Management Practices

Women on Having It All: Sandra Smith

Stacey Soble | October 4, 2012 | 12:31 PM

Sandra Smith; Former Salon Owner and Matrix Artistic Director; Dalton, Georgia

Matrix Artistic Director and Mentor Sandra Smith and her husband, Brian, have been a dynamic duo for 26 years. The former owners of two salons (Ritz Hair Design and Ritz International), Sandra and Brian have appeared before audiences all over the world and are 10-time finalists and three-time NAHA winners in the Avant Garde, Haircolor and Masters categories. Over the years, Sandra has learned to balance her globe-trotting educational endeavors with the raising of three children and the spoiling of five grandchildren.

Do you believe a woman in the professional beauty industry can “have it all?” And, what does that mean to you?

“I actually think the statement is very personal and relevant to the individual. For example, an Olympic champion wouldn’t apply to me, even though she’s a very strong woman. Personally, I love my family and my career both. It’s the same characteristics in my career as family that are important—purpose, passion, value, opportunities, achievement, fulfillment, happiness, meaning, support, fun, harmony, balance and challenge. So in my spouse and in the people I work with I get to share, help and have an influence. Arnie Miller used to say, “Love what you do, love who you do it for, love who you do it with.” I think that’s impactful.”
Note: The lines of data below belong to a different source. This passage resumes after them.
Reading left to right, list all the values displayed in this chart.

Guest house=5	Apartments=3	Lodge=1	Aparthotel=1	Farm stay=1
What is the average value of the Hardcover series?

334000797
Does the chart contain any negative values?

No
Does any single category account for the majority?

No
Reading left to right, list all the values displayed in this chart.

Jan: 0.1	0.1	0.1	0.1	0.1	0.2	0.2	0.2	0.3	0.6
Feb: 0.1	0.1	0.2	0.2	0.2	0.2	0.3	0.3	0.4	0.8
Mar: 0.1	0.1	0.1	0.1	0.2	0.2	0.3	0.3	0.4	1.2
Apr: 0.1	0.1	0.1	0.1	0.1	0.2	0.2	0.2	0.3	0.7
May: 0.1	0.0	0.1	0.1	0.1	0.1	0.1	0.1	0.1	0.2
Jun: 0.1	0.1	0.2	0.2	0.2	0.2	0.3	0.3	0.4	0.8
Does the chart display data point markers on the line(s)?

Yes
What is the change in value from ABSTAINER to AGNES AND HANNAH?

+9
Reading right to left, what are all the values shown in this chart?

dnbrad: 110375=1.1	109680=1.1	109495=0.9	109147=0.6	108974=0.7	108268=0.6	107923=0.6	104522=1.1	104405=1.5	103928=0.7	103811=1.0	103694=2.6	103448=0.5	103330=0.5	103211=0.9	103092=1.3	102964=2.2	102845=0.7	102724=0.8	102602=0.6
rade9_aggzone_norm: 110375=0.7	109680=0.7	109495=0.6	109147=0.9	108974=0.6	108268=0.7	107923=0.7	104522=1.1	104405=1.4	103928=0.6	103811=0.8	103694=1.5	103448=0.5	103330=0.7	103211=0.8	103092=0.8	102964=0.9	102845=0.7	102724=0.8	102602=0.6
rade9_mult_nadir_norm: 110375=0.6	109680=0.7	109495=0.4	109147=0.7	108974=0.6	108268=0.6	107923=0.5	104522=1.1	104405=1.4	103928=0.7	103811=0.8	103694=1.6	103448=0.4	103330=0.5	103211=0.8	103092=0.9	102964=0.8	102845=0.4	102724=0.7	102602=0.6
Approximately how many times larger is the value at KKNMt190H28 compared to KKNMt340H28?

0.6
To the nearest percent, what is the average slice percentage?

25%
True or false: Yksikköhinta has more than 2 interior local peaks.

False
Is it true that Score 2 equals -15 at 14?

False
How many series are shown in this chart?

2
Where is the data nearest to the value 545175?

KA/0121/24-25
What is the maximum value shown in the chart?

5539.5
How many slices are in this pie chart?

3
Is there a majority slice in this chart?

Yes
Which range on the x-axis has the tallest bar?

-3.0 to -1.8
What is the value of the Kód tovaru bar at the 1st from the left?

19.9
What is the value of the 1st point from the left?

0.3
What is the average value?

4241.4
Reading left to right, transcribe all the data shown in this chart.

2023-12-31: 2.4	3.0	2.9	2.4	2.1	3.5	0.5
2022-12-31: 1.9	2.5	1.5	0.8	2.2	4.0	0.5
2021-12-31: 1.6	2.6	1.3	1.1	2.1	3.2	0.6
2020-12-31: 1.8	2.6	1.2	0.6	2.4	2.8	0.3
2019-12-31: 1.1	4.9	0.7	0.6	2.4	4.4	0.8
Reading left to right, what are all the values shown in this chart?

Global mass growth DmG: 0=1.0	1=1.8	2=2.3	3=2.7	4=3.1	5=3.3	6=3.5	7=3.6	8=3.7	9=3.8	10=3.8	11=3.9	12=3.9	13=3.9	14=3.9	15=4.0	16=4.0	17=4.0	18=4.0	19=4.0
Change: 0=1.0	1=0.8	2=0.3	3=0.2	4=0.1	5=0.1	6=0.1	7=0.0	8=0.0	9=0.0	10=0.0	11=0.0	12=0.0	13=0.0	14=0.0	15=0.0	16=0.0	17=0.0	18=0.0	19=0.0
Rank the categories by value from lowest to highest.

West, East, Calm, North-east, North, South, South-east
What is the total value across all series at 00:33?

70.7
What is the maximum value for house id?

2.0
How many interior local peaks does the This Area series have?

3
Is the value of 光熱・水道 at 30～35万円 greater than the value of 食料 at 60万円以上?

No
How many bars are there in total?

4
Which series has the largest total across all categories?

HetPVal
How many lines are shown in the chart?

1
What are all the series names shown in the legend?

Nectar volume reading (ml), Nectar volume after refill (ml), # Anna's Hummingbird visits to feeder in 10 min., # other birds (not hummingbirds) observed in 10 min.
In the pursuit of “having it all,” what sacrifices have you had to make, if any? “Truly, life is about options and choices, and it isn’t always easy. Every day is different. I might give you a different answer on different days. I choose to look at having it all as freedoms, opportunities and challenges. If you feel like you made a sacrifice, it is still rewarding in the end one way or the other. When my daughter was growing up there were occasionally missed events. But for the big events, I tried to plan in advance. However, I remember crying on the plane all the way to my destination once because I was missing her cheerleading tryouts. But when I got there, I called immediately and she made the team!”

If we were looking through a scrapbook of your life, what would be your favorite page?

“My family page. Together, Brian and I have three children and five grandchildren. But if I had to pick one big thing it would be the birth of my daughter. It was something I had always hoped for and wasn’t sure I would be able to have, and I was with her when her kids were born.”

“If we were looking through a scrapbook of your life, what page would you want to rewrite? “I really wouldn’t change a thing. I think my experiences are what makes me who I am.”

“What’s your favorite tool or strategy for maintaining balance in your life? “I think it’s my personal values and beliefs. And on a lighter note—play. Play with friends and family. Be a child sometimes, it’s a great teacher. Remember not to be so serious—children are a great reminder. They say what they think and have a great time. My four-year-old grandson carries on a conversation with all sorts of expressions where he makes up words. I respond the same way—make up words with big expressions with my arms and just have fun.”


What’s the best advice anyone ever gave you, and how did it change your life? “My parents taught me to always be respectful and treat others the way I would like to be treated. I think that applies to all walks of life—friends, family, kids. It makes a difference in how people treat you.”

What wisdom would you share with a young woman entering a career in the professional beauty industry?

“Be a sponge! Connect with people—it’s profound and powerful. Imagine. Be your best, do your best, give your best. Be a role model. Celebrate all wins and be grateful. What keeps you up at night?

“Not much. I’m completely exhausted.”

What makes you feel powerful?

“Truly, the support and unconditional love of Brian, my family and my Matrix friends. When you know that and don’t have to worry, it allows you to do what you need to do on the forefront.”

What’s the best thing anyone’s ever told you about yourself?

“You’ve changed my life. You are truly authentic. My husband said I changed his life as well as clients who I’ve made over. The person who said I was authentic was someone I don’t even know very well on Facebook!”

What do you hope to achieve in the next five years?

“I want to make a difference through giving, sharing, leadership and education. I’d like to leave a legacy. Winston Churchill said, “Make a living by what we get, make a life by what we give.” Legacy is about mentoring and being remembered for helping and sharing. I want to make a difference to individuals, but also to the industry. I’ve also always wanted to write a book on makeovers, but not just about the typical makeover—really look in the human soul and spirit and how powerful the touch of the hairdresser is.”